Rhubarb and Buttermilk Pudding
- 225g unsalted butter, room temperature
- 300g light brown sugar
- Seeds of one vanilla pod
- 3 egg yolks
- 3 whole eggs
- 270ml buttermilk
- 300g self-raising flour
- 1tsp bicarb of soda
- Pinch of salt
- 1tsp ground ginger
- 150g pecan nuts, roughly chopped
- 400g fresh rhubarb
Pre-heat the oven to 160°C and grease 12 x 8cm in diameter rubber muffin moulds.
Cream the butter, vanilla and sugar until pale and fluffy, add the eggs one at a time and mix well after each addition. Stir in the buttermilk.
Sift the flour, bicarb of soda, ground ginger, salt and baking powder over the creamed butter mix, and fold in using a large metal spoon.
Wash and cut the rhubarb into slices and mix with the pecan nuts. Spoon a bit of the batter into the moulds followed by a few bits of the rhubarb and pecans, and fill the mould with more batter. Divide the remaining rhubarb and pecans between the moulds and place them on top.
Bake the Puddings for 25 – 30 minutes in the preheated oven.
Let them cool before removing from the moulds.

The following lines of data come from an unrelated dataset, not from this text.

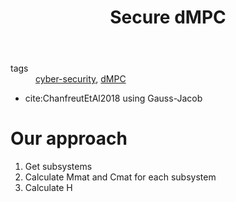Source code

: :PROPERTIES:
:ID:       4cabbb59-a17c-4583-9826-6e6eb436488e
:ROAM_ALIASES: "Secure dMPC"
:END:
#+TITLE: Secure dMPC
- tags :: [[id:f749a890-bca4-4e79-87d2-5ac6efc17070][cyber-security]], [[id:92ed23b5-1480-4241-b074-a5b4a1d42069][dMPC]]


 - cite:ChanfreutEtAl2018 using Gauss-Jacob
* Our approach
1. Get subsystems
2. Calculate Mmat and Cmat for each subsystem
3. Calculate H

Serve slightly warm with the buttermilk ice cream.
Buttermilk Ice Cream
- 700ml buttermilk
- 120g caster sugar
- 200ml whipping cream
- 25ml fresh lemon juice
Mix all the ingredients, refrigerate and rest for 1 hour.
Churn the ice cream using an ice-cream machine. Please read the manufactures instuctions to use.
Keep the ice-cream frozen until needed.